About this exercise: Every record is to be duplicated exactly as it reads, without its images.

Input data:
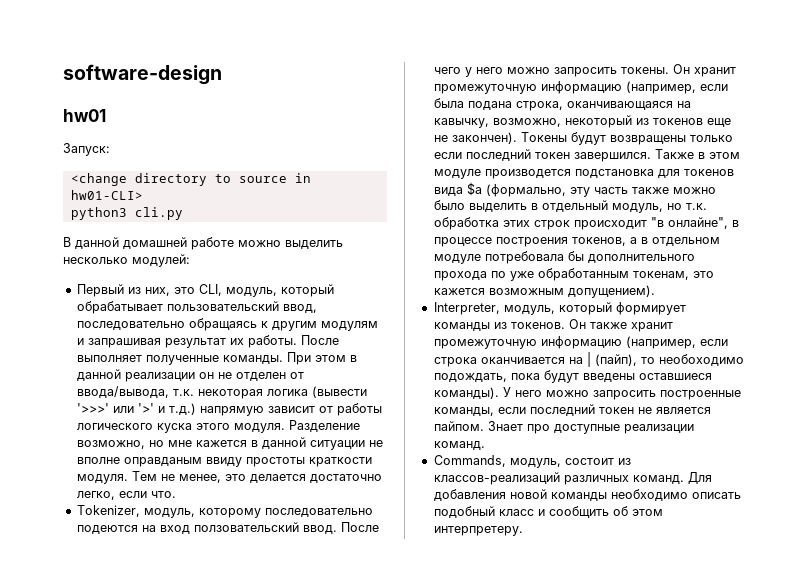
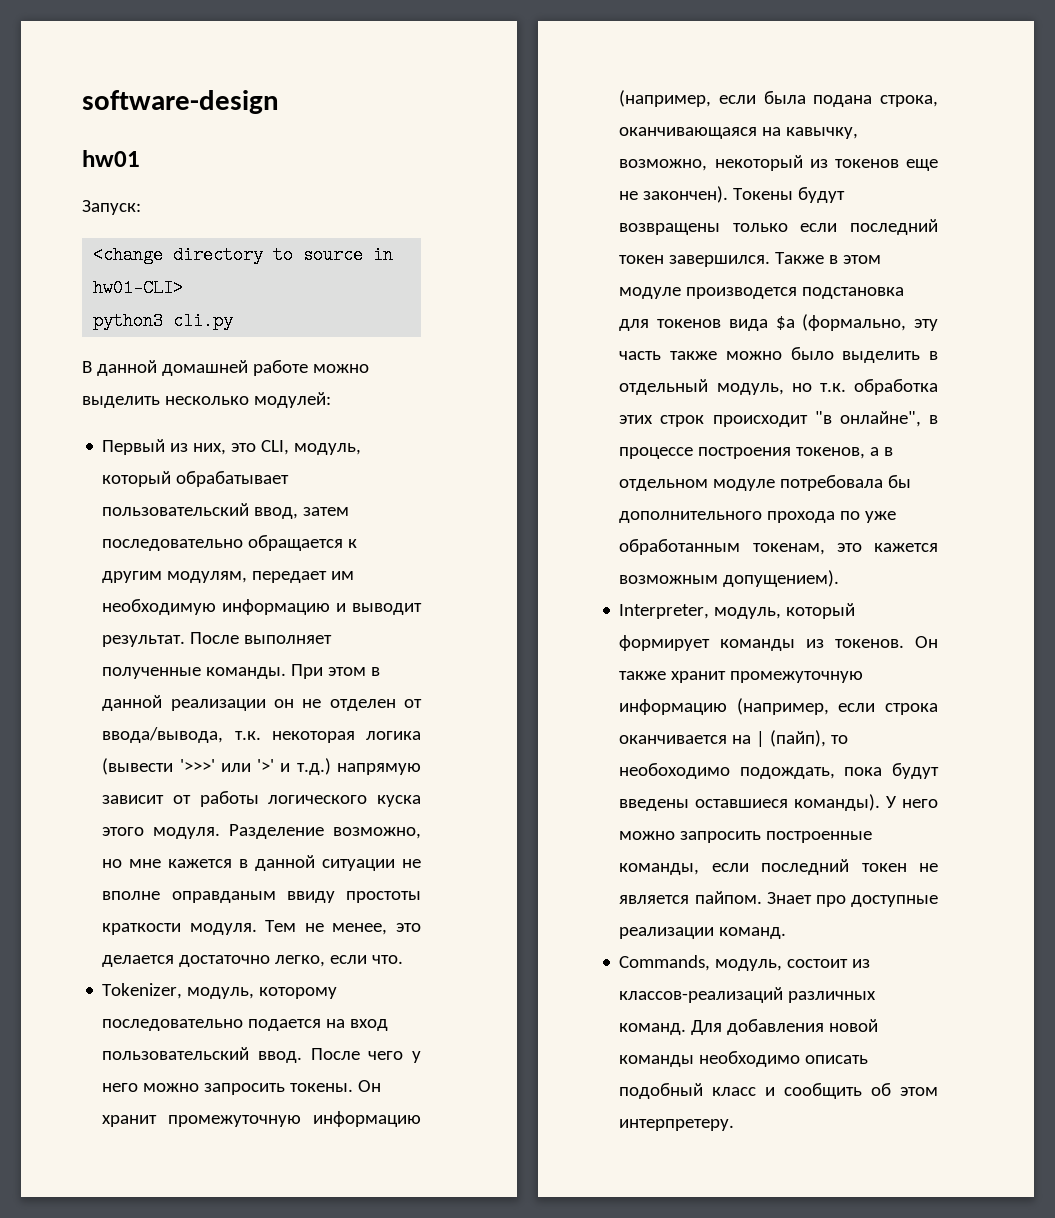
[76,318,378,331] [76,335,297,348] последовательно обращаясь к другим модулям и запрашивая результат их работы. -> [303,507,350,516] [102,535,358,551] [102,571,355,583] [102,599,422,615] [102,635,186,647] затем последовательно обращается к другим модулям, передает им необходимую информацию и выводит результат.
[76,525,138,534] подеются -> [248,1019,322,1031] подается
[193,522,299,532] ползовательский -> [102,1047,250,1060] пользовательский

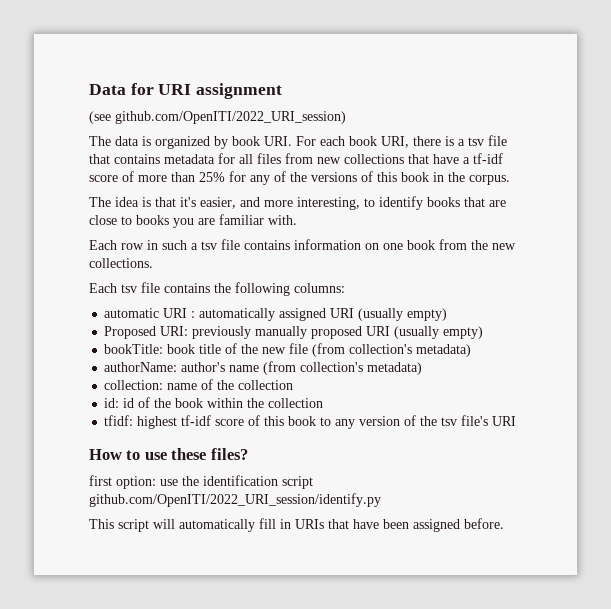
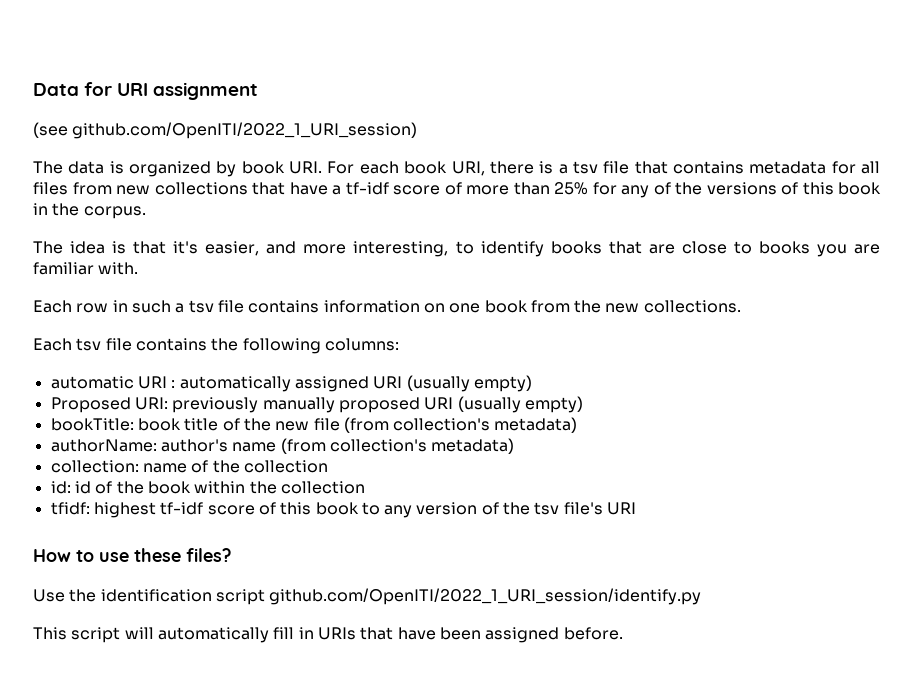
[115,111,346,124] github.com/OpenITI/2022_URI_session) -> [72,122,418,139] github.com/OpenITI/2022_1_URI_session)
[89,475,178,489] first option: use -> [33,589,65,602] Use
[89,493,381,507] github.com/OpenITI/2022_URI_session/identify.py -> [269,588,702,605] github.com/OpenITI/2022_1_URI_session/identify.py

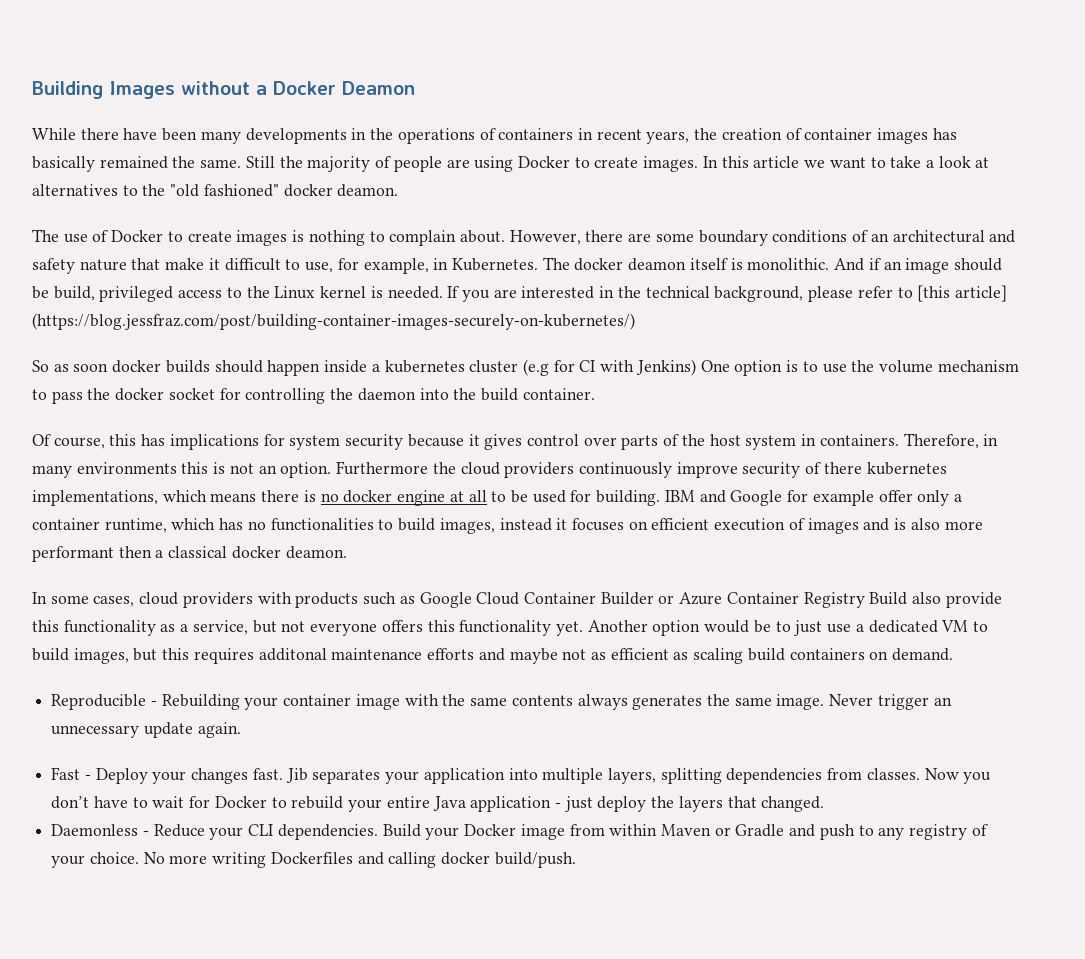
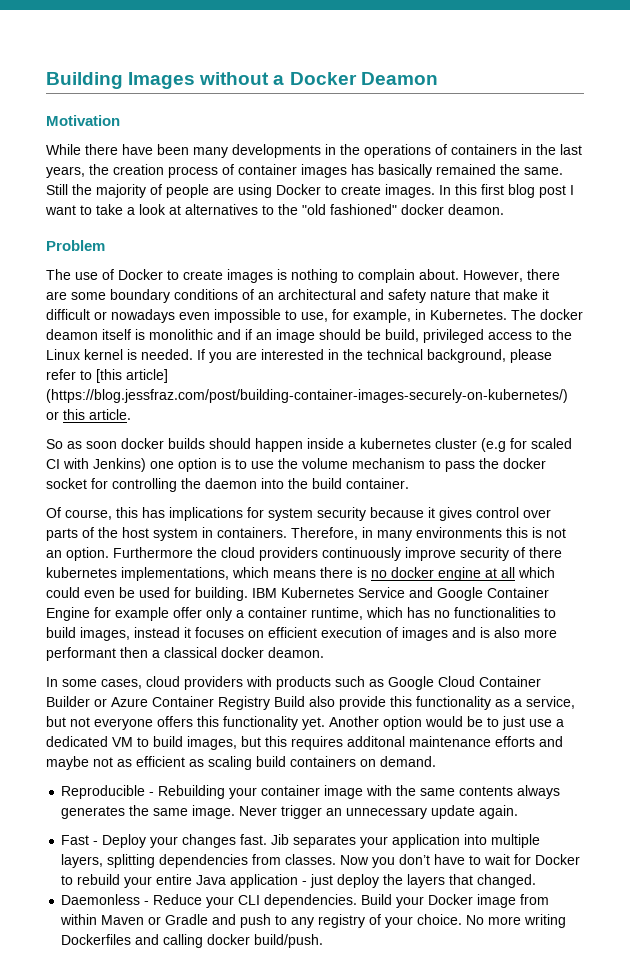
(415, 88) none -> [46,115,120,126] // Motivation
[596,129,642,140] recent -> [536,144,582,155] the last
(782, 134) none -> [168,166,218,178] process
[753,156,826,168] article we -> [481,184,574,198] first blog post I
(399, 190) none -> [46,240,105,251] // Problem
(281, 264) none -> [94,309,281,323] or nowadays even impossible
[747,258,865,271] monolithic. And -> [149,329,241,340] monolithic and
(635, 321) none -> [46,409,131,420] or this article.
(575, 366) none -> [531,438,572,449] scaled
[700,360,730,372] One -> [150,461,174,469] one
[491,491,507,502] to -> [518,567,555,578] [46,587,115,598] which could even
[699,490,783,506] and Google -> [281,587,549,601] [46,607,90,621] Kubernetes Service and Google Container Engine

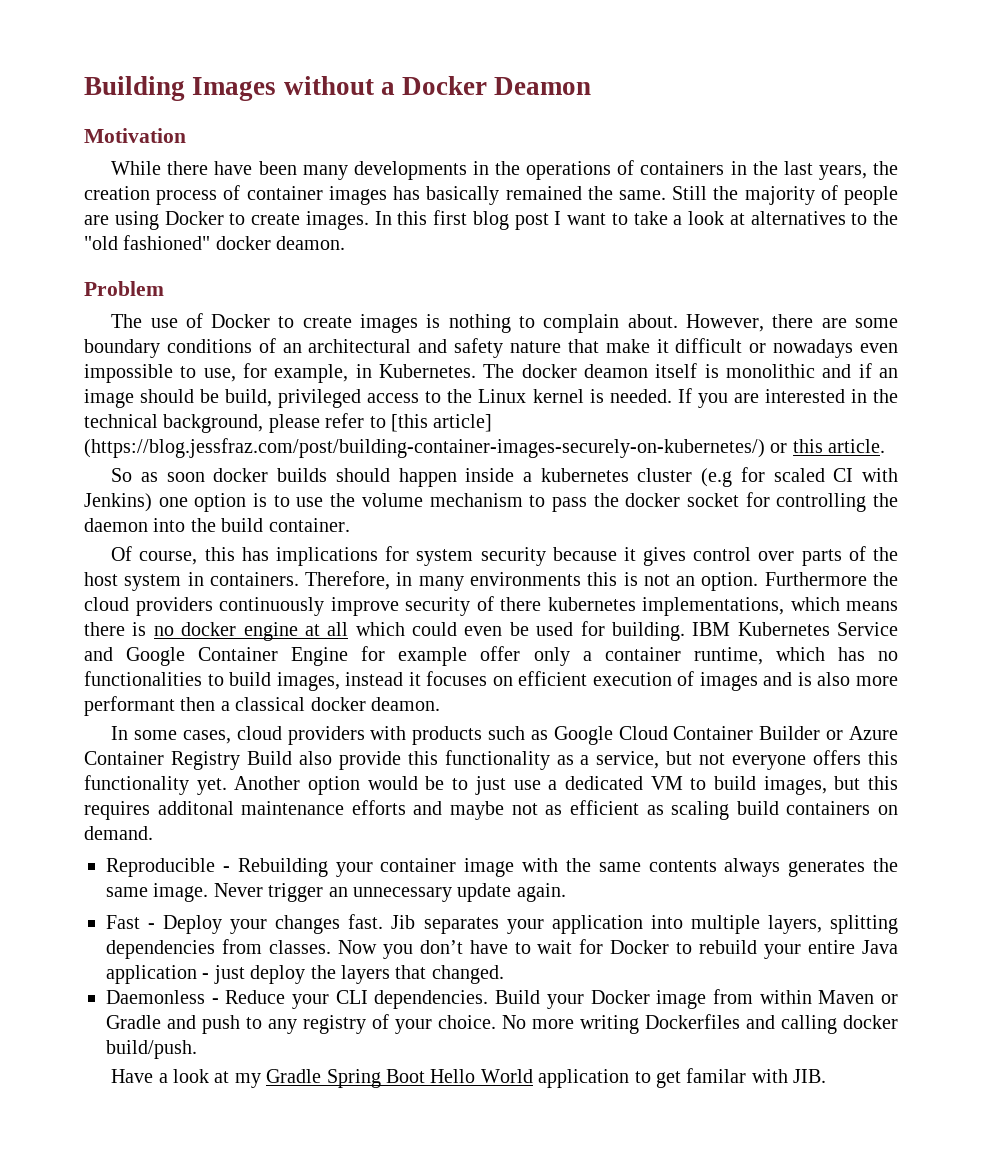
(324, 941) none -> [111,1068,827,1088] // Have a look at my Gradle Spring Boot Hello World application to get familar with JIB.

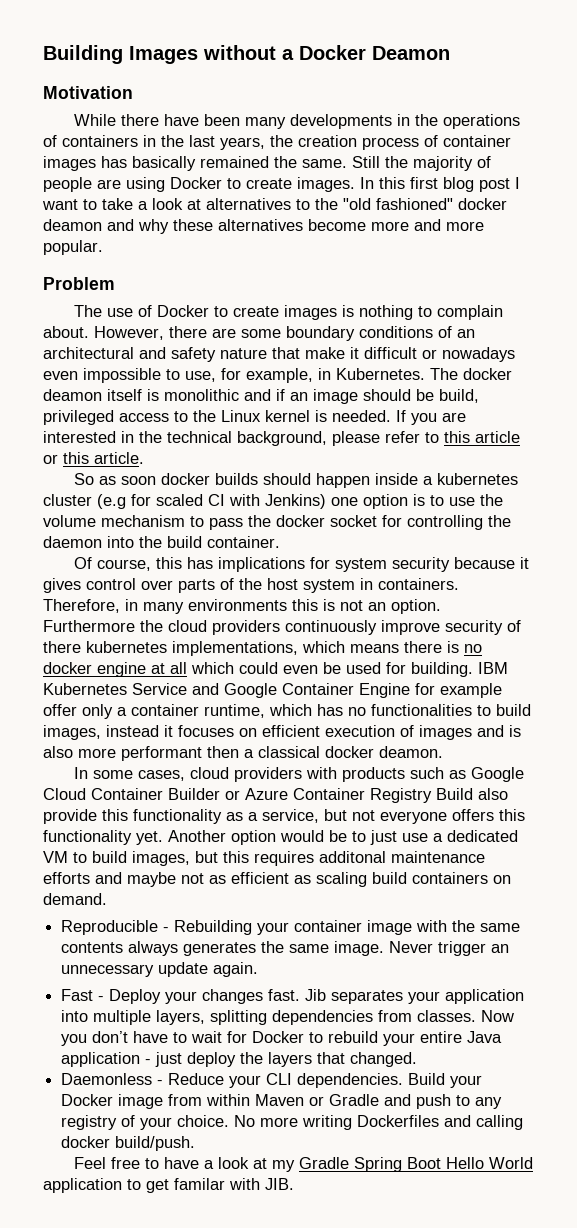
[276,236,346,250] deamon. -> [43,219,484,234] [43,240,103,255] deamon and why these alternatives become more and more popular.
[391,414,493,432] [84,438,765,458] [this article] (https://blog.jessfraz.com/post/building-container-images-securely-on-kubernetes/) -> [444,431,520,443] this article
[111,1069,154,1083] Have -> [73,1157,199,1169] Feel free to have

Written answer:
[76,318,378,331] [76,335,297,348] последовательно обращаясь к другим модулям и запрашивая результат их работы. -> [303,507,350,516] [102,535,358,551] [102,571,355,583] [102,599,422,615] [102,635,186,647] затем последовательно обращается к другим модулям, передает им необходимую информацию и выводит результат.
[76,525,138,534] подеются -> [248,1019,322,1031] подается
[193,522,299,532] ползовательский -> [102,1047,250,1060] пользовательский

[115,111,346,124] github.com/OpenITI/2022_URI_session) -> [72,122,418,139] github.com/OpenITI/2022_1_URI_session)
[89,475,178,489] first option: use -> [33,589,65,602] Use
[89,493,381,507] github.com/OpenITI/2022_URI_session/identify.py -> [269,588,702,605] github.com/OpenITI/2022_1_URI_session/identify.py

(415, 88) none -> [46,115,120,126] // Motivation
[596,129,642,140] recent -> [536,144,582,155] the last
(782, 134) none -> [168,166,218,178] process
[753,156,826,168] article we -> [481,184,574,198] first blog post I
(399, 190) none -> [46,240,105,251] // Problem
(281, 264) none -> [94,309,281,323] or nowadays even impossible
[747,258,865,271] monolithic. And -> [149,329,241,340] monolithic and
(635, 321) none -> [46,409,131,420] or this article.
(575, 366) none -> [531,438,572,449] scaled
[700,360,730,372] One -> [150,461,174,469] one
[491,491,507,502] to -> [518,567,555,578] [46,587,115,598] which could even
[699,490,783,506] and Google -> [281,587,549,601] [46,607,90,621] Kubernetes Service and Google Container Engine

(324, 941) none -> [111,1068,827,1088] // Have a look at my Gradle Spring Boot Hello World application to get familar with JIB.

[276,236,346,250] deamon. -> [43,219,484,234] [43,240,103,255] deamon and why these alternatives become more and more popular.
[391,414,493,432] [84,438,765,458] [this article] (https://blog.jessfraz.com/post/building-container-images-securely-on-kubernetes/) -> [444,431,520,443] this article
[111,1069,154,1083] Have -> [73,1157,199,1169] Feel free to have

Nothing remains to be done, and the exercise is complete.